Parametric PDE Control with Deep Reinforcement Learning and Differentiable L0-Sparse Polynomial Policies
This work addresses the need for efficient and interpretable control in engineering and science applications involving parametric PDEs, offering an incremental improvement over existing DRL methods by enhancing sparsity and robustness.
The paper tackles the problem of over-parametrized deep neural network control policies in deep reinforcement learning for parametric PDEs, which require large training data and lack robustness and interpretability, by proposing a method using dictionary learning and differentiable L0 regularization to learn sparse, robust, and interpretable policies; it shows that this method outperforms baseline DNN-based policies, allows derivation of interpretable control equations, and generalizes to unseen PDE parameters without retraining.
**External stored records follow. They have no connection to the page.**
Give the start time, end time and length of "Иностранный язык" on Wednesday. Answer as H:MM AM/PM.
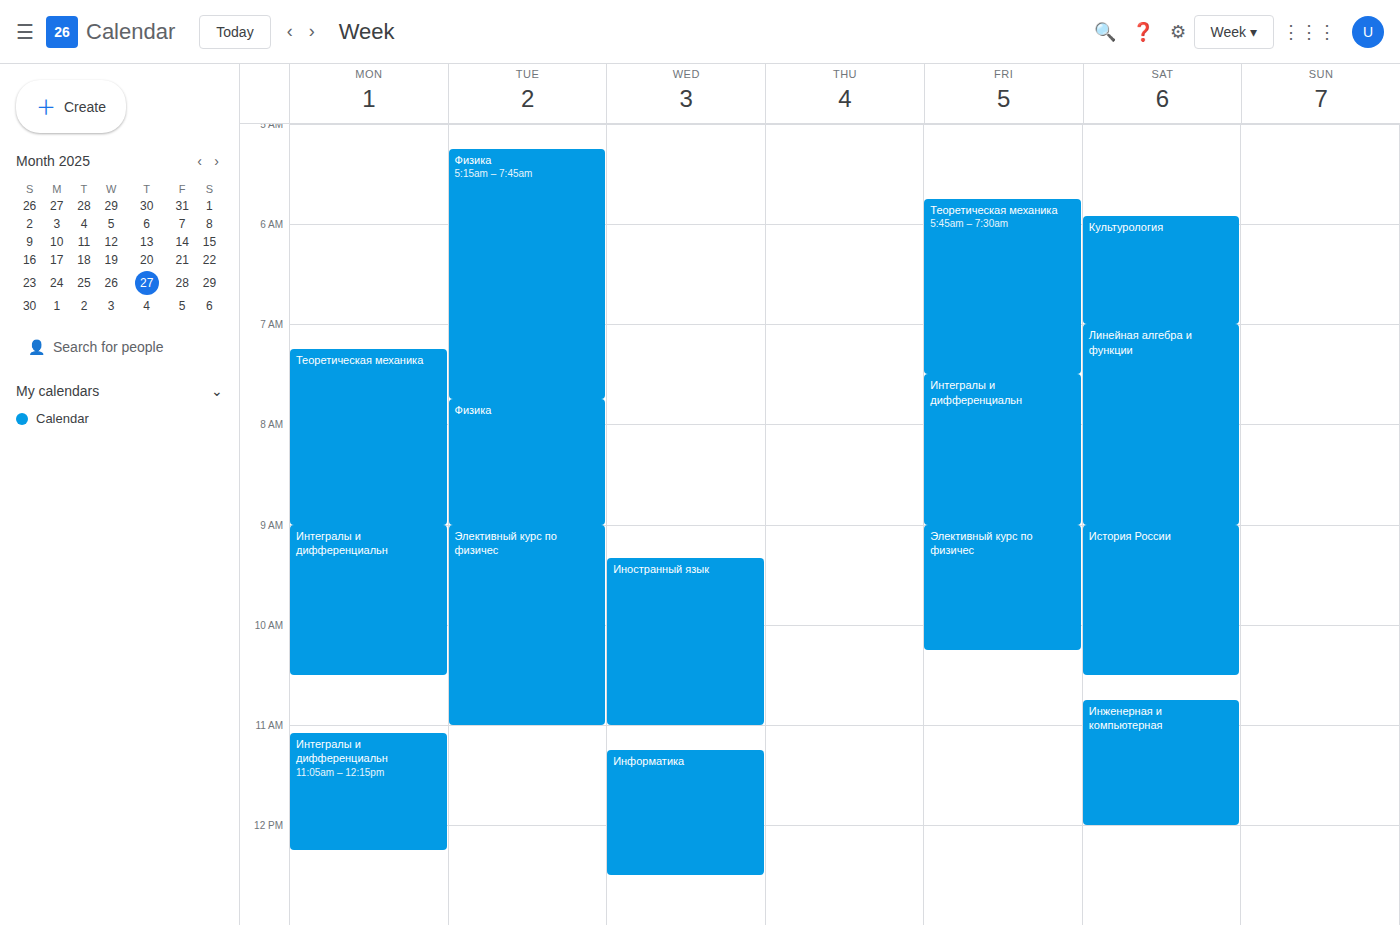
9:20 AM to 11:00 AM, 1 hour 40 minutes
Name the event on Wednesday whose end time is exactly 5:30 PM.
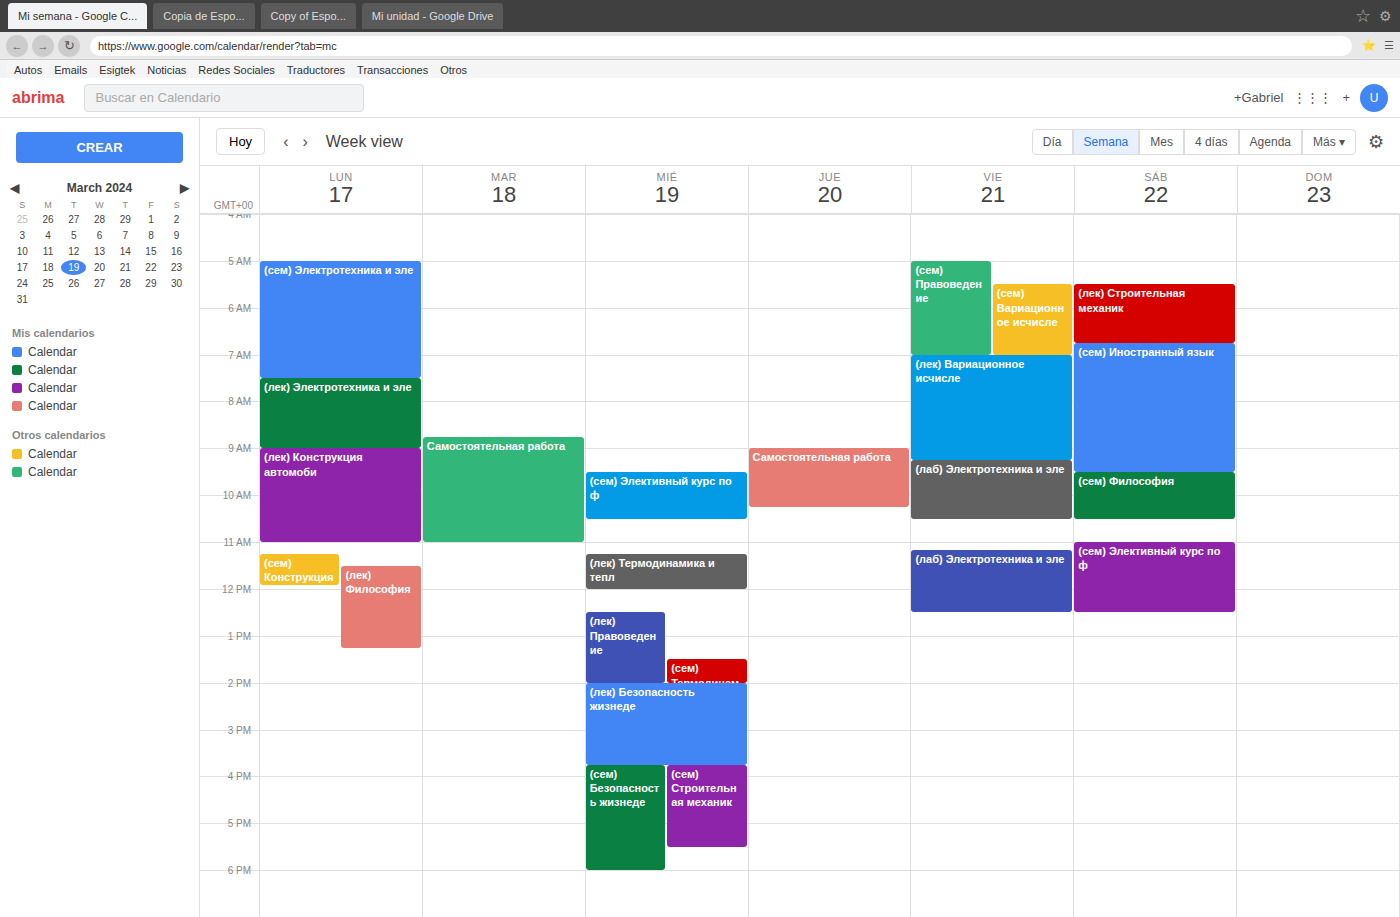
"(сем) Строительная механик"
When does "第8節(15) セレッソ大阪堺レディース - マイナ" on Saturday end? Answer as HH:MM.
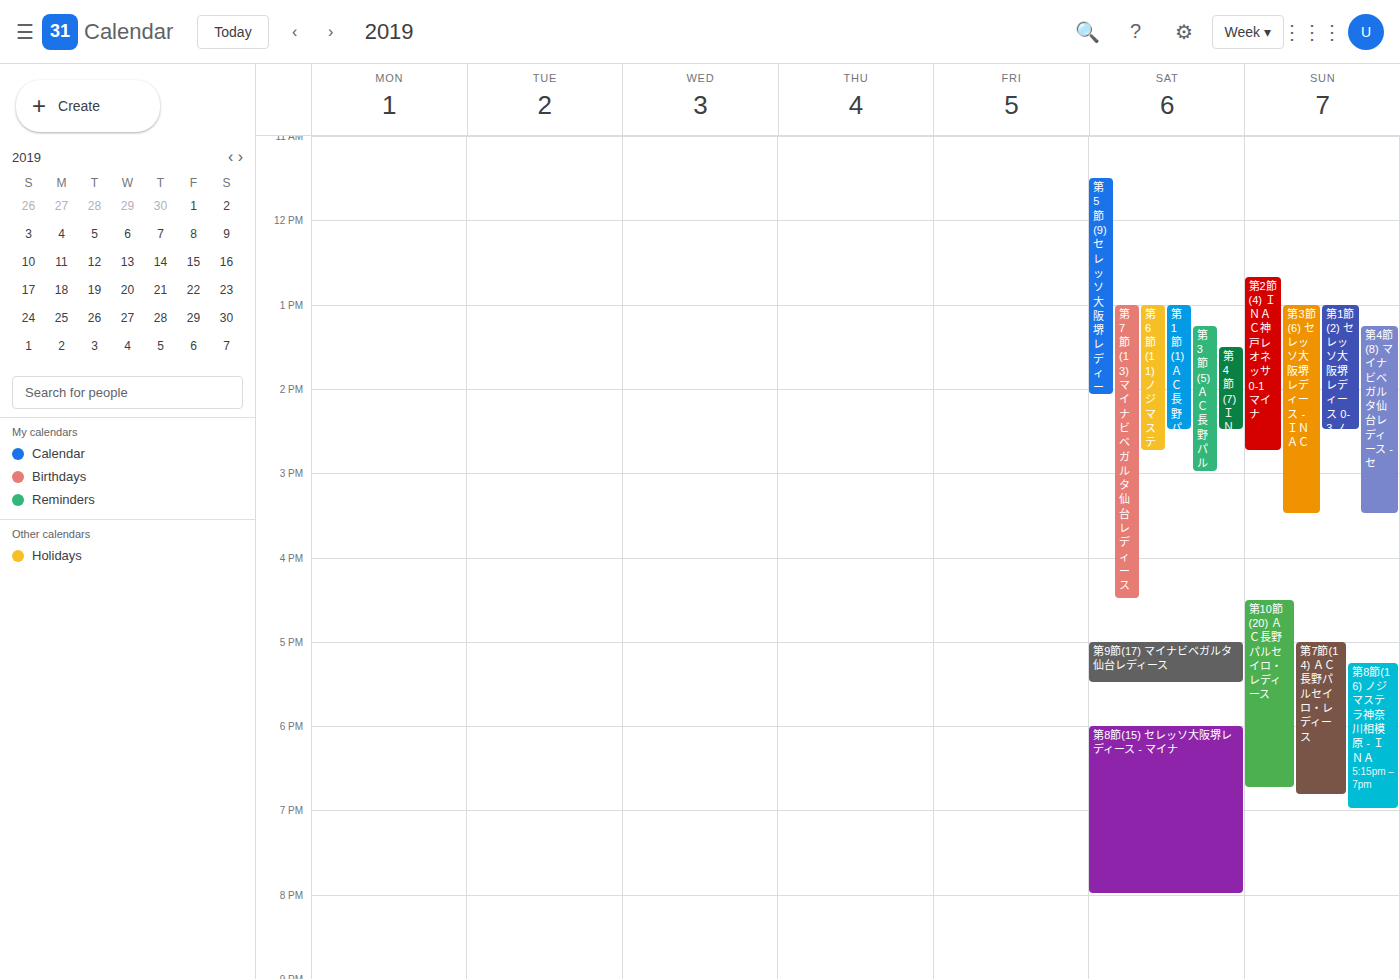
20:00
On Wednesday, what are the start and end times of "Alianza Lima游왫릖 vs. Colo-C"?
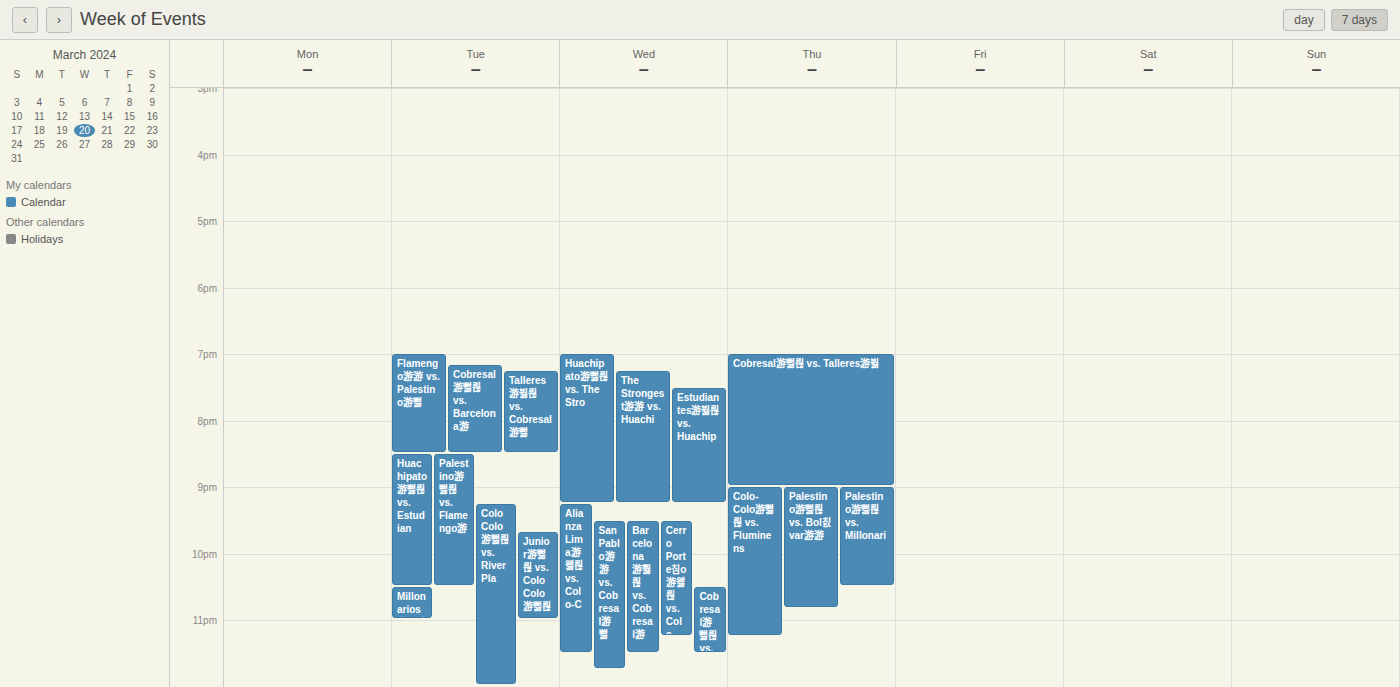
9:15 PM to 11:30 PM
Optimal control of parametric partial differential equations (PDEs) is crucial in many applications in engineering and science. In recent years, the progress in scientific machine learning has opened up new frontiers for the control of parametric PDEs. In particular, deep reinforcement learning (DRL) has the potential to solve high-dimensional and complex control problems in a large variety of applications. Most DRL methods rely on deep neural network (DNN) control policies. However, for many dynamical systems, DNN-based control policies tend to be over-parametrized, which means they need large amounts of training data, show limited robustness, and lack interpretability. In this work, we leverage dictionary learning and differentiable L$_0$ regularization to learn sparse, robust, and interpretable control policies for parametric PDEs. Our sparse policy architecture is agnostic to the DRL method and can be used in different policy-gradient and actor-critic DRL algorithms without changing their policy-optimization procedure. We test our approach on the challenging tasks of controlling parametric Kuramoto-Sivashinsky and convection-diffusion-reaction PDEs. We show that our method (1) outperforms baseline DNN-based DRL policies, (2) allows for the derivation of interpretable equations of the learned optimal control laws, and (3) generalizes to unseen parameters of the PDE without retraining the policies.